Quallenblüte im Wattenmeer

Ozeanblau lachend im Wind am Strand an Wasserfront
Ozeanblau @Greenpeace Deutschland • 2. Juli 2026
in der Gruppe Seezeichen Nordfriesland
Quallendarstellung, malerisch

Da blüht uns was ...

Es klingt fast malerisch schön: "Quallenblüte". Leider beschreibt es einen rasanten Anstieg von Quallenpopulationen, wie sie sich gerade im Wattenmeer /Nordsee zuträgt. Wir können beim Monitoring seit April 2026 ein auffälliges Aufkommen von ungewöhnlich vielen, aber auch spezifischen Quallenarten verzeichnen, die sonst in der Gegend der nordfriesischen Küsten nicht in diesen Mengen vorkommen. Es handelt sich dabei vor allem um Blaue Nesselquallen, Gelbe Haarquallen, Feuerquallen und der Kompassqualle. 

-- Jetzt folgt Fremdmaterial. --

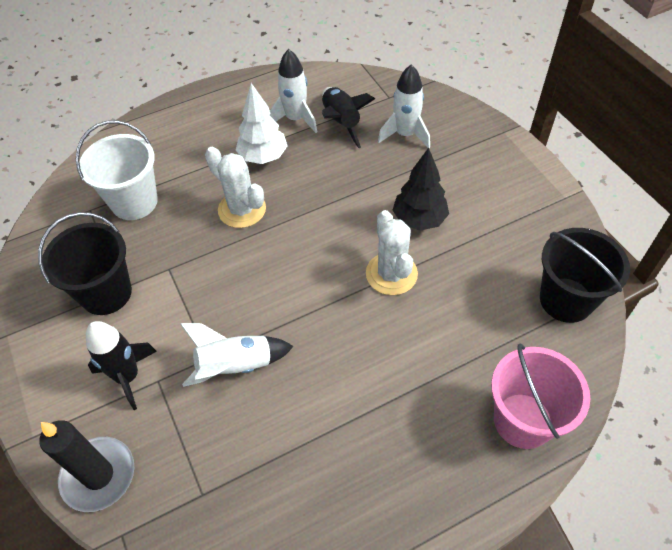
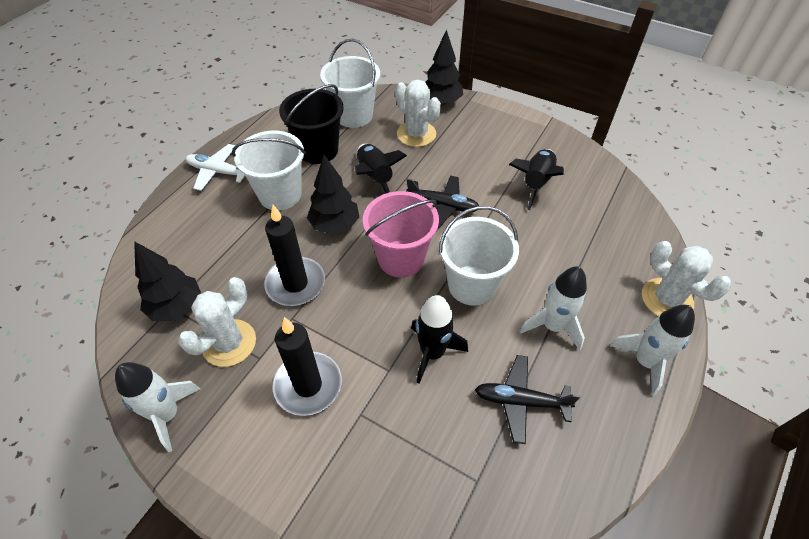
black bucket: [38,212,132,315] [540,228,630,323] = 2 -> [279,84,344,164] = 1
black candle: [39,420,134,512] = 1 -> [264,205,325,306] [272,317,342,416] = 2
black plane: none = 0 -> [406,175,479,228] [475,355,580,444] = 2
black rocket: [86,321,157,410] [322,87,375,148] = 2 -> [355,144,407,194] [411,295,468,384] [509,149,564,210] = 3
black tree: [393,148,449,231] = 1 -> [134,241,201,321] [307,155,359,234] [425,29,463,106] = 3
white bucket: [76,120,158,220] = 1 -> [232,131,306,210] [320,39,380,128] [439,206,519,306] = 3
white cactus: [205,147,266,228] [366,210,418,295] = 2 -> [178,277,256,367] [395,80,441,147] [642,241,731,316] = 3
white plane: none = 0 -> [186,144,245,191] = 1
white tree: [236,83,287,164] = 1 -> none = 0

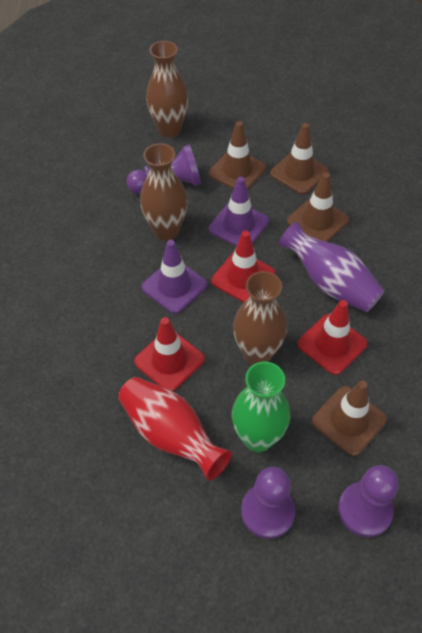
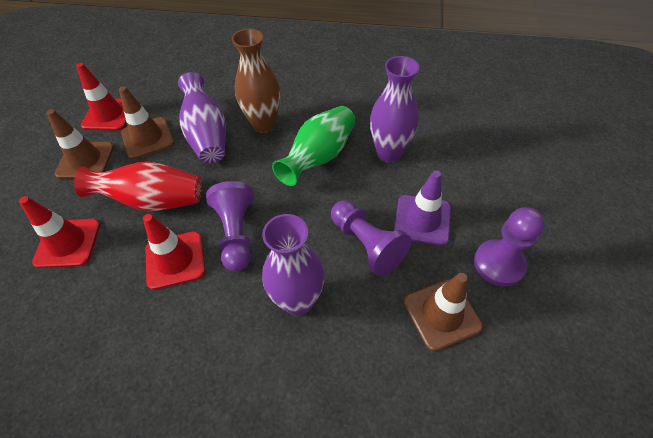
brown traffic cone: [209,121,266,190] [270,123,329,195] [287,172,349,242] [312,381,387,456] = 4 -> [46,109,114,179] [119,86,174,159] [404,273,483,351] = 3
brown vase: [140,143,188,241] [146,41,188,138] [233,271,287,365] = 3 -> [232,29,280,133] = 1
purple traffic cone: [141,240,208,314] [209,177,269,246] = 2 -> [394,170,451,246] = 1
purple vase: [279,222,384,312] = 1 -> [178,72,226,164] [262,214,325,316] [370,56,419,163] = 3

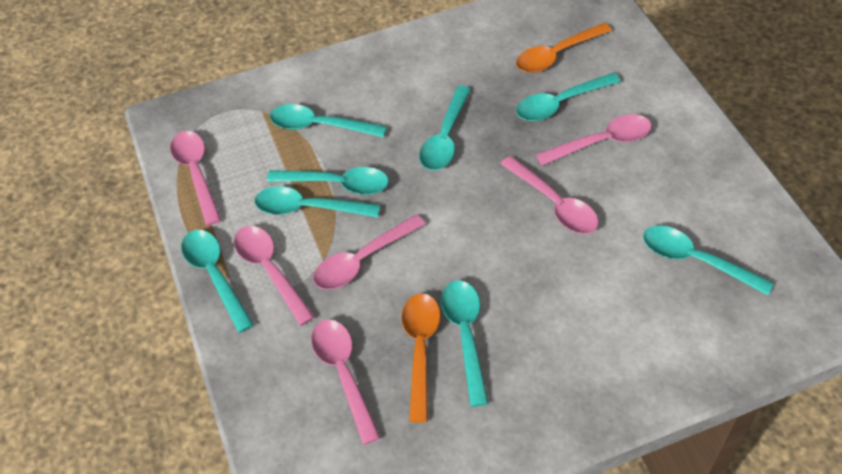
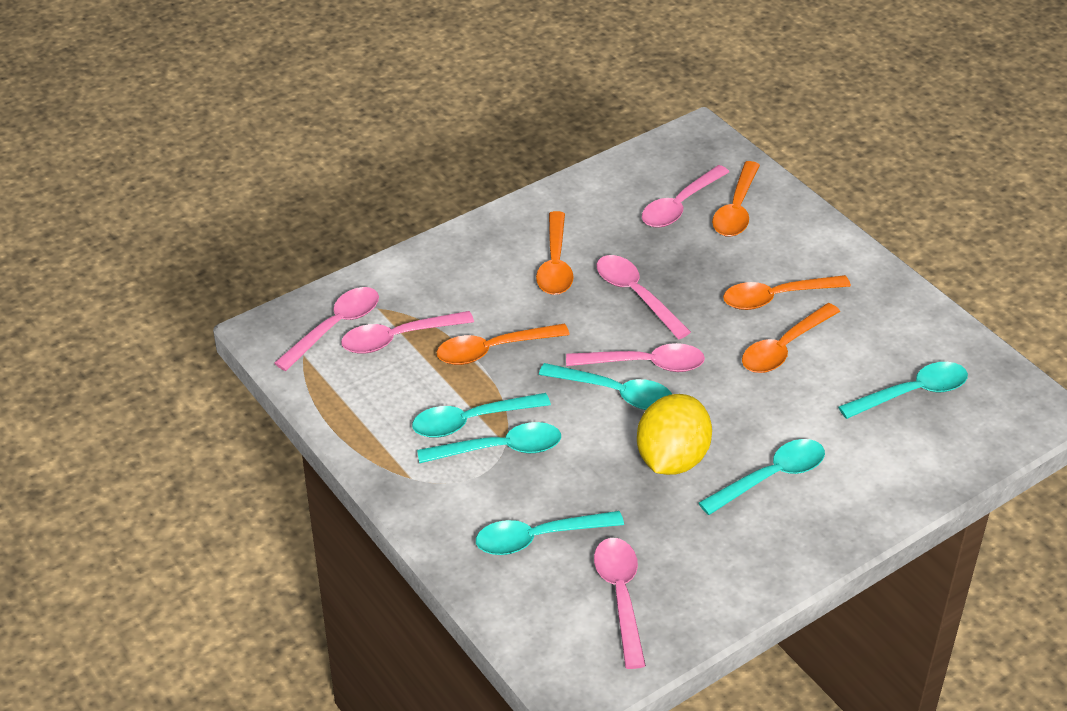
orange spoon: [402,293,441,423] [516,23,612,73] = 2 -> [437,323,570,365] [536,211,574,295] [712,161,760,237] [723,275,851,310] [742,303,840,373] = 5
turquoise spoon: [181,230,254,333] [255,186,380,218] [267,167,389,195] [270,104,387,138] [419,86,471,170] [441,281,489,407] [516,73,621,121] [643,226,774,295] = 8 -> [412,393,551,438] [417,422,561,464] [476,511,624,555] [539,363,672,410] [698,439,825,515] [838,362,968,419] = 6
yellow lemon: none = 0 -> [637,394,712,475] = 1

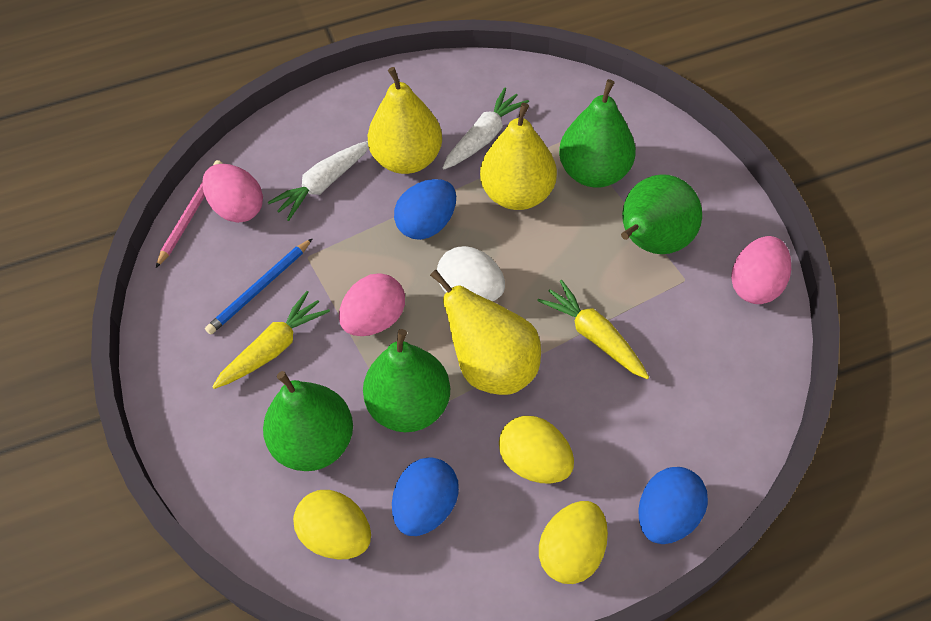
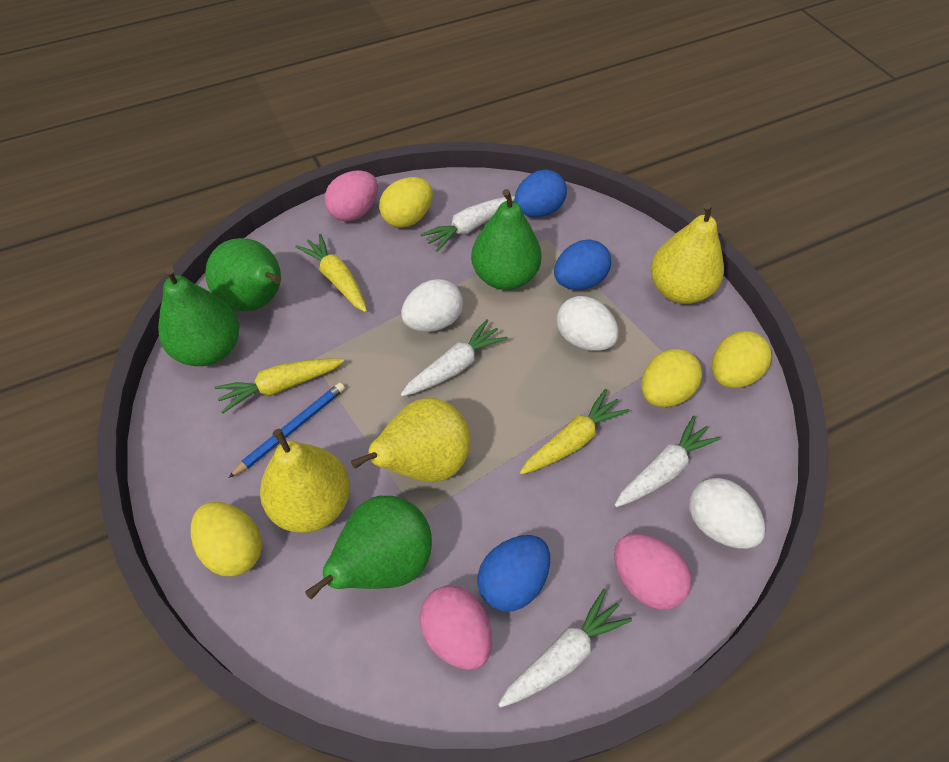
pink pencil: [156,160,223,268] = 1 -> none = 0
white carrot: [268,141,369,221] [443,87,529,169] = 2 -> [401,319,508,396] [420,196,515,252] [498,589,632,708] [615,416,721,507] = 4
white egg: [437,246,505,301] = 1 -> [401,279,463,332] [557,296,619,351] [689,478,766,549] = 3
yellow carrot: [212,291,330,389] [537,280,649,379] = 2 -> [214,358,344,414] [295,234,367,312] [520,389,630,475] = 3
yellow egg: [293,490,371,560] [499,416,574,484] [539,501,608,584] = 3 -> [191,502,262,576] [379,177,433,228] [641,349,702,407] [712,331,772,388] = 4

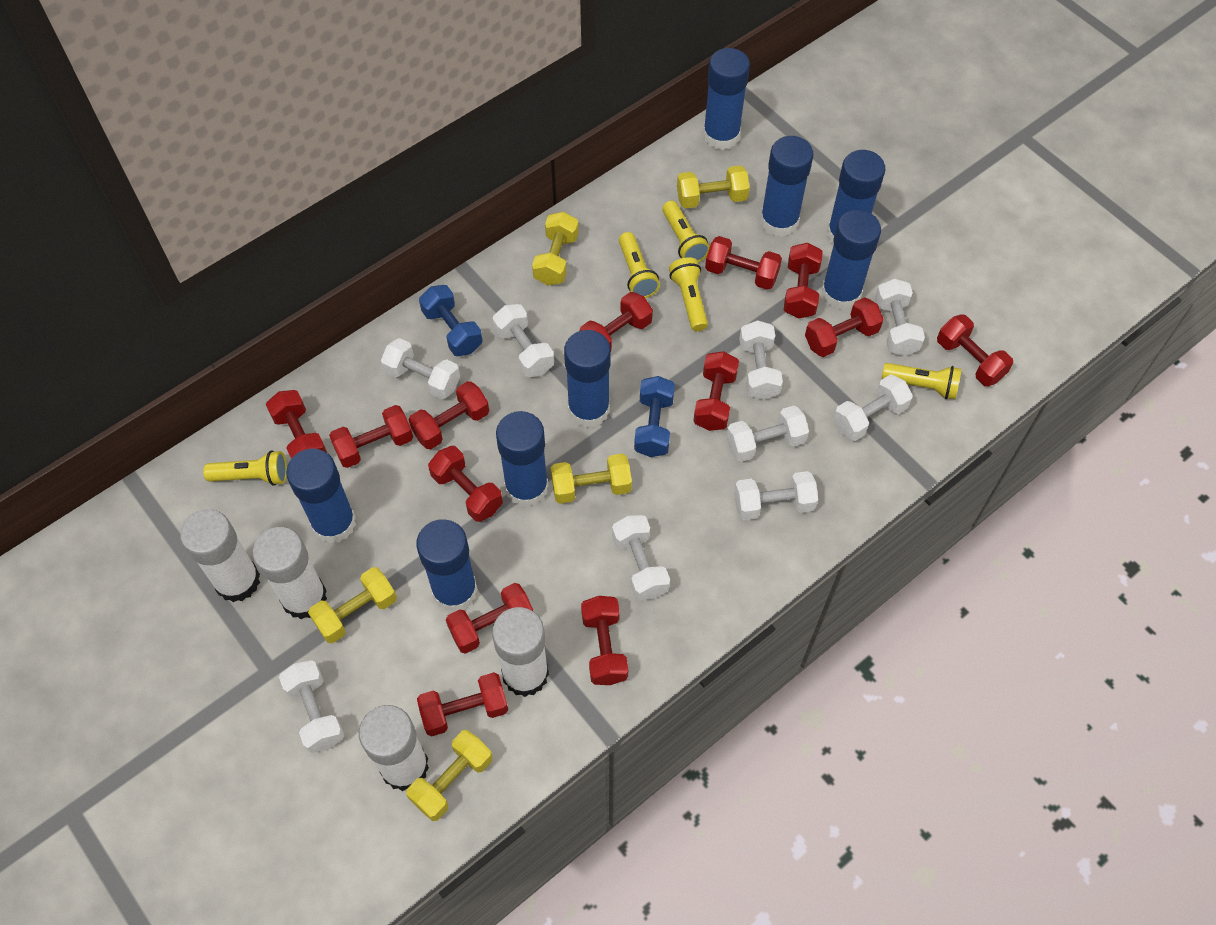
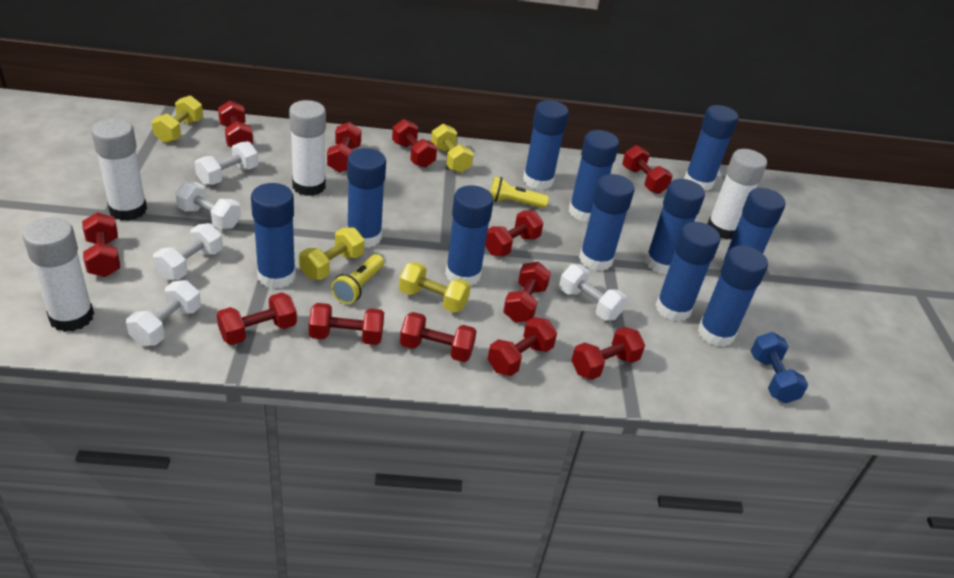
blue dumbbell: [419,285,483,356] [634,376,675,457] = 2 -> [751,332,808,404] = 1
blue glue stick: [286,448,356,544] [416,519,478,612] [496,411,549,507] [564,330,611,428] [703,48,750,150] [760,136,813,237] [821,210,881,310] [827,150,885,245] = 8 -> [251,183,296,289] [347,148,386,248] [445,185,494,286] [523,100,569,190] [569,130,619,222] [579,174,635,271] [645,179,705,275] [656,222,720,322] [684,105,738,191] [698,245,768,347] [720,188,785,268] = 11
red dumbbell: [266,390,327,459] [329,405,413,468] [409,381,489,449] [417,672,508,736] [428,446,503,522] [446,583,534,654] [580,292,653,349] [581,596,628,685] [693,351,739,431] [705,236,782,290] [784,243,823,319] [805,297,884,357] [937,314,1013,386] = 13 -> [82,212,120,277] [217,292,297,345] [218,100,253,147] [309,303,384,345] [327,122,361,173] [392,119,437,168] [400,312,477,362] [485,210,544,257] [488,317,557,376] [503,262,551,323] [571,327,645,380] [622,145,672,194] = 12
white dumbbell: [279,660,344,753] [381,338,460,399] [492,304,554,377] [612,515,670,600] [726,406,809,462] [734,471,818,520] [739,320,783,400] [833,374,913,441] [875,279,925,356] = 9 -> [126,280,201,346] [153,223,223,280] [175,181,241,229] [195,141,258,185] [559,264,627,320] = 5
yellow dumbbell: [308,567,397,643] [406,730,493,821] [532,212,579,285] [551,453,632,504] [677,165,750,208] = 5 -> [152,96,203,143] [299,227,364,280] [399,262,471,313] [431,124,474,173] = 4
yellow flashlight: [203,450,287,486] [619,232,660,298] [662,201,710,262] [669,257,708,331] [882,363,962,399] = 5 -> [331,254,384,304] [490,176,549,208] = 2

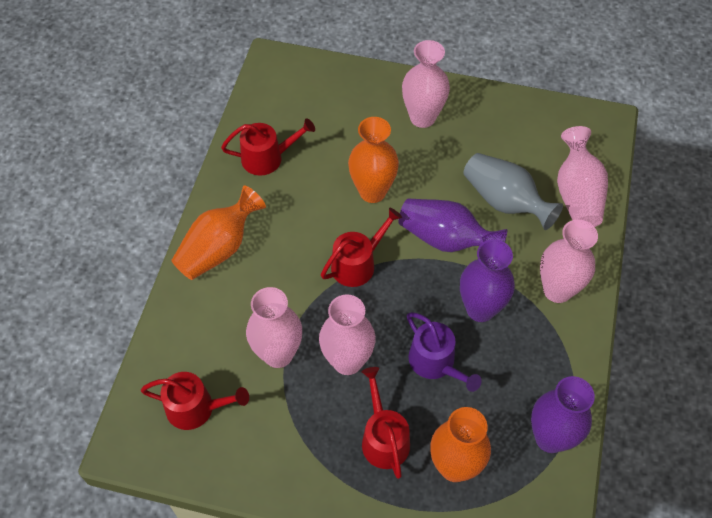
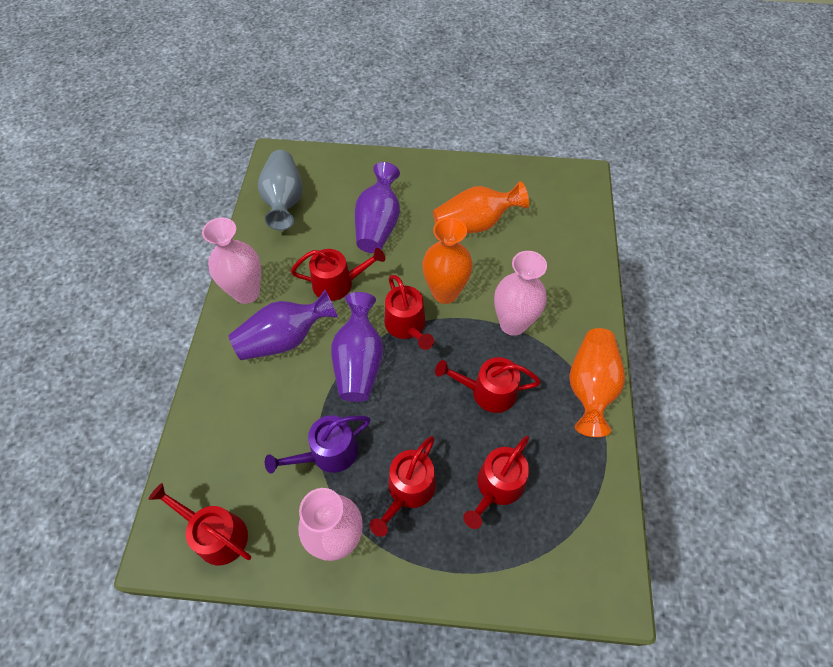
pink vase: [246,287,302,368] [319,295,376,375] [402,40,450,128] [540,219,598,303] [557,126,608,227] = 5 -> [202,217,261,304] [298,488,363,561] [494,251,547,336] = 3
red watering can: [141,372,249,430] [221,118,315,176] [321,208,402,287] [362,367,410,479] = 4 -> [149,483,251,565] [291,248,385,301] [370,436,436,537] [384,275,434,350] [435,357,541,413] [463,436,529,529] = 6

Kadaver von Kompassqualle am Strand

 

 

 

 

Dieses massive Auftreten hat fatale Auswirkungen auf das aquatische Ökosystem und bedeutet auch für den Badegast nichts Gutes. Das extrem heiße Wochenende(Ost-/Südwetterlage) vom 26.06.- 28.06.2026 hat sehr vielen Schwimmer*innen an den Sandbänken von Sankt Peter-Ording von Nesselstoff verursachte Verbrennungen beschert. Bei östlicher Wetterlage/ von Land kommendem Wind entsteht eine Art "Walze" im vorderen Wasserbereich. Der Landwind trifft aufs Wasser und die Flut fließt dagegen. Dadurch entsteht eine zirkuläre Bewegung und die Tiere werden in obere Wasserschichten an die Küste transportiert. Quallen sind miserable Schwimmer - werden von Strömungen in gewisser Weise "transportiert". Gesellt sich dazu noch eine südliche Strömung oder Welle, wird der Effekt oft noch verstärkt. Genau das ist vergangenes Wochenende passiert. Jetzt tobt wieder eine starke Westfront und Welle von Norden und schon scheint es so, als wäre alles vorbei - der Spuk ist (vorerst) zu Ende. Ändert sich das metrologische System, müssen wir diesen Sommer weiter mit heftigem Quallenaufkommen rechnen. Solch massive Auftreten von Quallen sind bekanntermaßen das Resultat von Überfischung, Klimawandel (starker Erwärmung, Nordsee hat vor SPO bereit am Ende von Juni 2026 eine Temperatur von 21 Grad!) und unguten Nährstoffeinträgen im Meer. Diese Quallenblüte ist also ein Indikator für ein aus den Fugen geratenes Ökogleichgewicht des Meeresgewässers. Es ist ein alarmierender Zustand! Hier möchte ich alle Leser*innen dazu aufrufen, an der neuen Greenpeace Kampagne " Wasser schützen - Überdüngung stoppen" mitzuwirken. Die dort thematisierte "Eutrophierung" ( unnatürlicher Dünger-, ungeklärter Abwassereintrag in Gewässern) führt auch mit zu dem dargestellten Problem.    Dunkle stinkende Spur entlang der Strände

Wie sehr z.B. Gülleeinträge in der Nodsee sich auch bemerkbar machen, erkennt man nach brandungsstarken Tagen an unseren Stränden, an denen viel Brandungsschaum entsteht. Trocknet dieser am Strand ab, verbleibt ein zäher dunkler Reststoff, der sich kilometerweit an der Küste erstreckt und nach Fäkalien stinkt. Klare Ansage: Das gehört da nicht hin! Lasst es uns als ganz klare Botschaft zum Handeln verstehen!